When did Huarong’s recent troubles start?
On April 1, Huarong’s Hong Kong-listed shares were suspended from trading after the company failed to meet the March 31 deadline for publishing its 2020 annual report. That sparked concerns about the company’s financial health and sent its offshore bonds tumbling.
A Huarong executive told investors during a brief call on April 1 that the delay was because auditors needed more time to complete their review of the company’s 2020 financial numbers. He said the company was operating normally.
Two weeks after Huarong’s bond rout, the China Banking and Insurance Regulatory Commission (CBIRC), the country’s top banking regulator, said that Huarong had ample liquidity and was operating normally. The comments stopped the panic, as seen in a rebound in the prices of Huarong’s overseas bonds.

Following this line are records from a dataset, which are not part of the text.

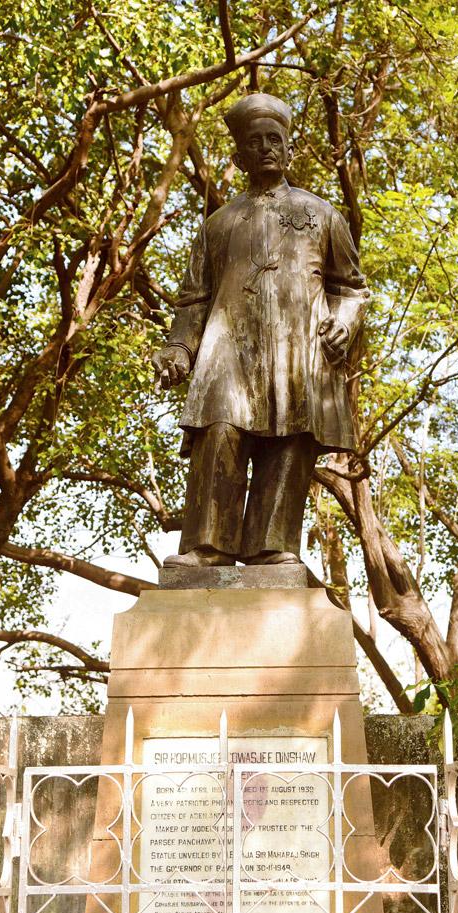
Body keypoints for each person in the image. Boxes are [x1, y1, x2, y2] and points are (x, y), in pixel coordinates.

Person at [152, 92, 369, 568]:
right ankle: (207, 546)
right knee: (220, 432)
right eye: (256, 142)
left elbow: (352, 288)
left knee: (289, 440)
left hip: (298, 351)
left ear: (289, 149)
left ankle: (274, 546)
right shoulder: (217, 224)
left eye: (276, 139)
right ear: (240, 155)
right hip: (228, 353)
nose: (268, 148)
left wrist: (344, 323)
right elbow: (194, 299)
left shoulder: (321, 214)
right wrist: (178, 350)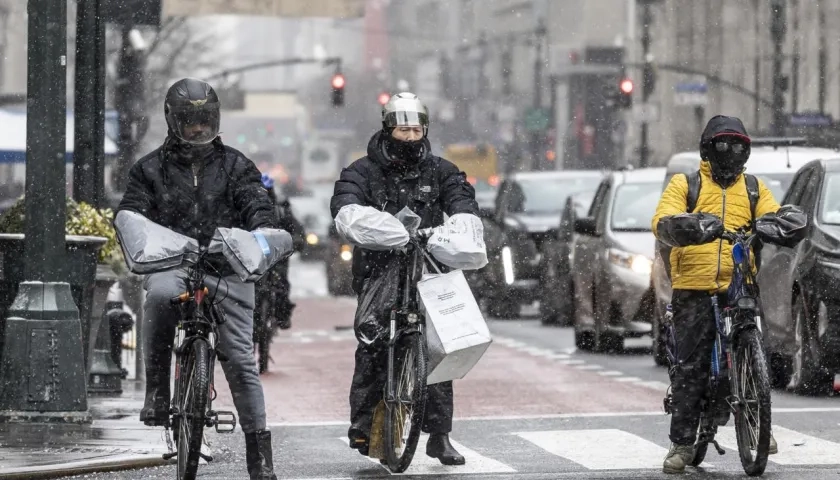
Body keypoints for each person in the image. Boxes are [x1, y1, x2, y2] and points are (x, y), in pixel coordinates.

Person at [118, 78, 280, 480]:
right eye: (190, 120)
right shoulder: (148, 169)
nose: (198, 128)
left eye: (206, 119)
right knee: (157, 299)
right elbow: (132, 214)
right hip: (172, 265)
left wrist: (260, 232)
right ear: (173, 121)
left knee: (241, 360)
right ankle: (157, 393)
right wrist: (146, 239)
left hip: (226, 267)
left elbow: (257, 205)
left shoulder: (238, 165)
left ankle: (260, 455)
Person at [330, 92, 480, 466]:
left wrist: (461, 224)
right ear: (387, 129)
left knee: (437, 345)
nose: (410, 137)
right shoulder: (362, 171)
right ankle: (363, 426)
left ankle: (439, 435)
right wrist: (383, 230)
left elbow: (462, 200)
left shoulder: (441, 170)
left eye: (416, 129)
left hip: (429, 268)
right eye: (402, 129)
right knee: (373, 343)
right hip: (380, 269)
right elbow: (345, 206)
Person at [652, 115, 807, 474]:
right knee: (691, 368)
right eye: (723, 145)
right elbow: (663, 220)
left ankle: (758, 417)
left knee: (756, 346)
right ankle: (681, 443)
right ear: (708, 149)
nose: (731, 152)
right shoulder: (685, 183)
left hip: (739, 283)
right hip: (694, 287)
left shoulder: (753, 188)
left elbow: (771, 214)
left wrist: (784, 222)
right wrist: (691, 225)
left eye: (738, 146)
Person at [253, 173, 306, 373]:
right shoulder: (246, 211)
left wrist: (294, 243)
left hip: (276, 262)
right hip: (254, 261)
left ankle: (282, 316)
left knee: (281, 286)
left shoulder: (282, 212)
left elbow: (298, 233)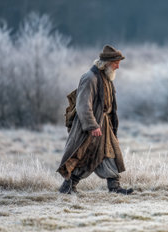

In Depth: Bad Business at a ‘Bad Bank’
What’s at stake?
If Huarong were to default, it would probably stoke contagion throughout the debt markets. Investors would likely sell off bonds issued by other AMCs or even SOEs, as they found the government no longer has the same appetite to bail out state-owned issuers as it once did. China’s wave of state-linked bond defaults last year has already rattled investors’ confidence. But a default of Huarong, a systemically important institution with an enormous amount of outstanding offshore bonds, would be strong proof of the shift of government attitude.
How much of Huarong’s debt is overseas?
Huarong and its subsidiaries have more than $22 billion of overseas bonds outstanding, most dominated in U.S. dollars. The company is the third-largest Chinese financial issuer on international markets, and its bonds make up one-tenth of all overseas bonds issued by Chinese financial firms, according to S&P.
At present, Huarong is capable of covering its near-term debts. On Tuesday, the company said a subsidiary repaid (link in Chinese) principal and interest on a S$600 million ($452 million) offshore bond that came due that day.
What’s going to happen next?
It is unrealistic to expect Huarong to be able to fill its financial black hole all on its own, Ling Huawei, managing editor of Caixin, wrote in a widely read commentary earlier this month. So the real question is how the Chinese government will help the troubled company.
It seems unlikely that the government would let the company go bankrupt given its size and status as a systemically important financial institution, Ling wrote.
Also, the CBIRC’s announcement that Huarong had ample liquidity implies the government is going to rescue the troubled firm, some analysts said.
Huarong has provided a restructuring plan to the government, Caixin reported in early April. If it were to restructure, it remains unclear whether every investor would be repaid in full. Some observers expect that Huarong’s bondholders — regardless of the government response — will likely have to take a haircut on their investments.